Please copy the entries below word for word, from the line with "family: Restionaceae" up to and including the line with "genus: Clitoria".

● **Data entries**:

===============

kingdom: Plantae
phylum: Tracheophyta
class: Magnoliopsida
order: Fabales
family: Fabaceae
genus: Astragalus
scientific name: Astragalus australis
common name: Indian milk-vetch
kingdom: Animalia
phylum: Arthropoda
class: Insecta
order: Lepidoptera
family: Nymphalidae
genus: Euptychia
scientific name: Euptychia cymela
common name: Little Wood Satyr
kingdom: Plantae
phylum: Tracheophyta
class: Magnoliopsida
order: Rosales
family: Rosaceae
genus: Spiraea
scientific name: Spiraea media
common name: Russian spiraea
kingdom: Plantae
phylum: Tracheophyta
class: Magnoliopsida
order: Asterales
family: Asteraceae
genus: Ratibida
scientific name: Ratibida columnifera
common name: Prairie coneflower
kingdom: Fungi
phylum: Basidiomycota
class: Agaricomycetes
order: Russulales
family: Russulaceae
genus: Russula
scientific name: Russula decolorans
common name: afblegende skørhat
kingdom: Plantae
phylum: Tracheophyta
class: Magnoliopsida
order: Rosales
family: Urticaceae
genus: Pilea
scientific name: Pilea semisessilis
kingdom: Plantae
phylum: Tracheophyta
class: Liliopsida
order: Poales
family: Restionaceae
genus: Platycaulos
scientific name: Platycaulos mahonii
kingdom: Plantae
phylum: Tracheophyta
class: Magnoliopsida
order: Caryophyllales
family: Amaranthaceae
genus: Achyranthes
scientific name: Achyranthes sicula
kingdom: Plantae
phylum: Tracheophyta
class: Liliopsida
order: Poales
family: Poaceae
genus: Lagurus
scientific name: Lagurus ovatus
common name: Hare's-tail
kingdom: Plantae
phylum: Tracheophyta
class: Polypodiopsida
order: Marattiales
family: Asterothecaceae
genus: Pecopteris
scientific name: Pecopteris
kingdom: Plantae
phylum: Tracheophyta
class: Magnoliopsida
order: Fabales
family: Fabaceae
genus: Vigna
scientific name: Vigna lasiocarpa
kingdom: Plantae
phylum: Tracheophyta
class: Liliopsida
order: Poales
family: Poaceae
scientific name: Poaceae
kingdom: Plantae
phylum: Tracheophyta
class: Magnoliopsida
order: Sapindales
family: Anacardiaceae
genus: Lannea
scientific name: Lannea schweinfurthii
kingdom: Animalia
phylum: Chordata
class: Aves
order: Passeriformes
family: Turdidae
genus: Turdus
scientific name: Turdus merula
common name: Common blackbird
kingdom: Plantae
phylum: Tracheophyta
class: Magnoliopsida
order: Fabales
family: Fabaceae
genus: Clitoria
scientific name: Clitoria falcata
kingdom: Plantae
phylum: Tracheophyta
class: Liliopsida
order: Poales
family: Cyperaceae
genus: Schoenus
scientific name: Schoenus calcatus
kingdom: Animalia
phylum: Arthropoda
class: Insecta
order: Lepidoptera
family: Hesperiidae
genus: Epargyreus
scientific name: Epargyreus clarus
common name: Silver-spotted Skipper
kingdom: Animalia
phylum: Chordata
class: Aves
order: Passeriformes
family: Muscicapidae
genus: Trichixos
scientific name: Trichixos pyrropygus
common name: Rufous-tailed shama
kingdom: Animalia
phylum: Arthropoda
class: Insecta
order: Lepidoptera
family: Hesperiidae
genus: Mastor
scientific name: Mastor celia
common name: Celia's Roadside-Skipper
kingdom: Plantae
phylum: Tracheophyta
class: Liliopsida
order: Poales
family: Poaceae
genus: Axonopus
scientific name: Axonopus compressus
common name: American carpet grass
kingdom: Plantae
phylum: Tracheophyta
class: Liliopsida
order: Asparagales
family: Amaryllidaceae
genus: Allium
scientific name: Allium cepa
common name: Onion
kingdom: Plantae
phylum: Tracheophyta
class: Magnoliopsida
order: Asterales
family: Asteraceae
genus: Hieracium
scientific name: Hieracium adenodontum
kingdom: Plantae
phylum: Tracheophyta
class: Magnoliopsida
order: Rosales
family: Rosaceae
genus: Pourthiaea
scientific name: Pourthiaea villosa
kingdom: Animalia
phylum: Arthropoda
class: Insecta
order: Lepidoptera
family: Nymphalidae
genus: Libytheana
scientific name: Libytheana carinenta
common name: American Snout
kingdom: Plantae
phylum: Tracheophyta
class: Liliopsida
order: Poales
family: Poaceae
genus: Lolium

===============

● **Correct answer**:
family: Restionaceae
genus: Platycaulos
scientific name: Platycaulos mahonii
kingdom: Plantae
phylum: Tracheophyta
class: Magnoliopsida
order: Caryophyllales
family: Amaranthaceae
genus: Achyranthes
scientific name: Achyranthes sicula
kingdom: Plantae
phylum: Tracheophyta
class: Liliopsida
order: Poales
family: Poaceae
genus: Lagurus
scientific name: Lagurus ovatus
common name: Hare's-tail
kingdom: Plantae
phylum: Tracheophyta
class: Polypodiopsida
order: Marattiales
family: Asterothecaceae
genus: Pecopteris
scientific name: Pecopteris
kingdom: Plantae
phylum: Tracheophyta
class: Magnoliopsida
order: Fabales
family: Fabaceae
genus: Vigna
scientific name: Vigna lasiocarpa
kingdom: Plantae
phylum: Tracheophyta
class: Liliopsida
order: Poales
family: Poaceae
scientific name: Poaceae
kingdom: Plantae
phylum: Tracheophyta
class: Magnoliopsida
order: Sapindales
family: Anacardiaceae
genus: Lannea
scientific name: Lannea schweinfurthii
kingdom: Animalia
phylum: Chordata
class: Aves
order: Passeriformes
family: Turdidae
genus: Turdus
scientific name: Turdus merula
common name: Common blackbird
kingdom: Plantae
phylum: Tracheophyta
class: Magnoliopsida
order: Fabales
family: Fabaceae
genus: Clitoria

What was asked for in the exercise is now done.